◆ Job
The result should be an exact copy of every record, with no pictures kept.

Dataset entries:
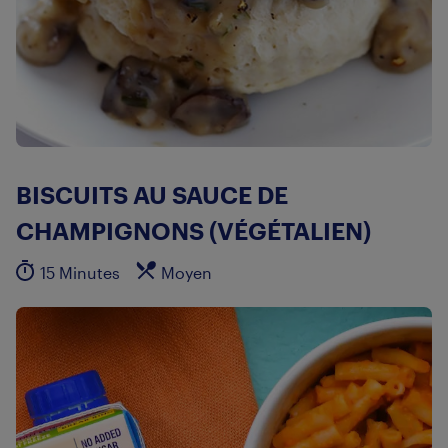
BISCUITS AU SAUCE DE
CHAMPIGNONS (VÉGÉTALIEN)
15 Minutes
Moyen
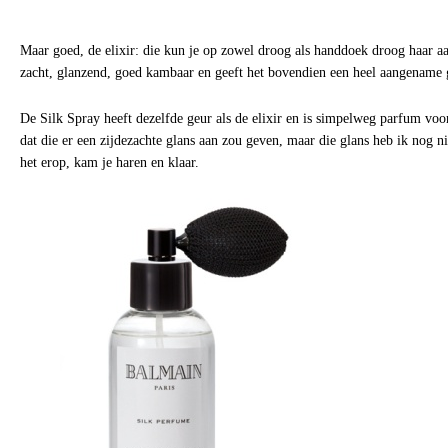
Maar goed, de elixir: die kun je op zowel droog als handdoek droog haar a
zacht, glanzend, goed kambaar en geeft het bovendien een heel aangename
De Silk Spray heeft dezelfde geur als de elixir en is simpelweg parfum voor
dat die er een zijdezachte glans aan zou geven, maar die glans heb ik nog 
het erop, kam je haren en klaar.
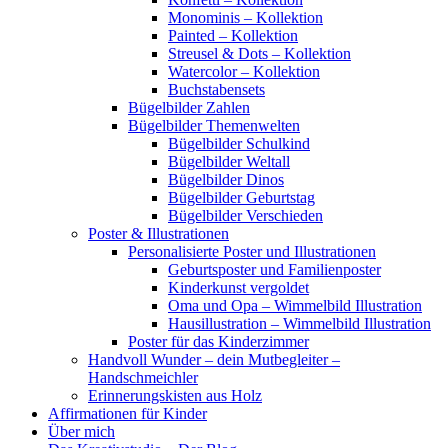
Monominis – Kollektion
Painted – Kollektion
Streusel & Dots – Kollektion
Watercolor – Kollektion
Buchstabensets
Bügelbilder Zahlen
Bügelbilder Themenwelten
Bügelbilder Schulkind
Bügelbilder Weltall
Bügelbilder Dinos
Bügelbilder Geburtstag
Bügelbilder Verschieden
Poster & Illustrationen
Personalisierte Poster und Illustrationen
Geburtsposter und Familienposter
Kinderkunst vergoldet
Oma und Opa – Wimmelbild Illustration
Hausillustration – Wimmelbild Illustration
Poster für das Kinderzimmer
Handvoll Wunder – dein Mutbegleiter –
Handschmeichler
Erinnerungskisten aus Holz
Affirmationen für Kinder
Über mich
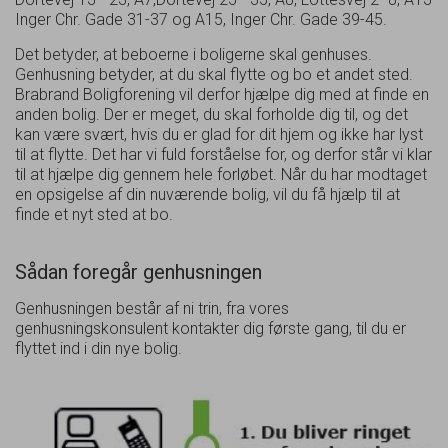
Inger Chr. Gade 31-37 og A15, Inger Chr. Gade 39-45.
Det betyder, at beboerne i boligerne skal genhuses.
Genhusning betyder, at du skal flytte og bo et andet sted.
Brabrand Boligforening vil derfor hjælpe dig med at finde en
anden bolig. Der er meget, du skal forholde dig til, og det
kan være svært, hvis du er glad for dit hjem og ikke har lyst
til at flytte. Det har vi fuld forståelse for, og derfor står vi klar
til at hjælpe dig gennem hele forløbet. Når du har modtaget
en opsigelse af din nuværende bolig, vil du få hjælp til at
finde et nyt sted at bo.
Sådan foregår genhusningen
Genhusningen består af ni trin, fra vores
genhusningskonsulent kontakter dig første gang, til du er
flyttet ind i din nye bolig.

◆ Solution for this problem
BISCUITS AU SAUCE DE
CHAMPIGNONS (VÉGÉTALIEN)
15 Minutes
Moyen
Maar goed, de elixir: die kun je op zowel droog als handdoek droog haar a
zacht, glanzend, goed kambaar en geeft het bovendien een heel aangename
De Silk Spray heeft dezelfde geur als de elixir en is simpelweg parfum voor
dat die er een zijdezachte glans aan zou geven, maar die glans heb ik nog 
het erop, kam je haren en klaar.
Monominis – Kollektion
Painted – Kollektion
Streusel & Dots – Kollektion
Watercolor – Kollektion
Buchstabensets
Bügelbilder Zahlen
Bügelbilder Themenwelten
Bügelbilder Schulkind
Bügelbilder Weltall
Bügelbilder Dinos
Bügelbilder Geburtstag
Bügelbilder Verschieden
Poster & Illustrationen
Personalisierte Poster und Illustrationen
Geburtsposter und Familienposter
Kinderkunst vergoldet
Oma und Opa – Wimmelbild Illustration
Hausillustration – Wimmelbild Illustration
Poster für das Kinderzimmer
Handvoll Wunder – dein Mutbegleiter –
Handschmeichler
Erinnerungskisten aus Holz
Affirmationen für Kinder
Über mich
Inger Chr. Gade 31-37 og A15, Inger Chr. Gade 39-45.
Det betyder, at beboerne i boligerne skal genhuses.
Genhusning betyder, at du skal flytte og bo et andet sted.
Brabrand Boligforening vil derfor hjælpe dig med at finde en
anden bolig. Der er meget, du skal forholde dig til, og det
kan være svært, hvis du er glad for dit hjem og ikke har lyst
til at flytte. Det har vi fuld forståelse for, og derfor står vi klar
til at hjælpe dig gennem hele forløbet. Når du har modtaget
en opsigelse af din nuværende bolig, vil du få hjælp til at
finde et nyt sted at bo.
Sådan foregår genhusningen
Genhusningen består af ni trin, fra vores
genhusningskonsulent kontakter dig første gang, til du er
flyttet ind i din nye bolig.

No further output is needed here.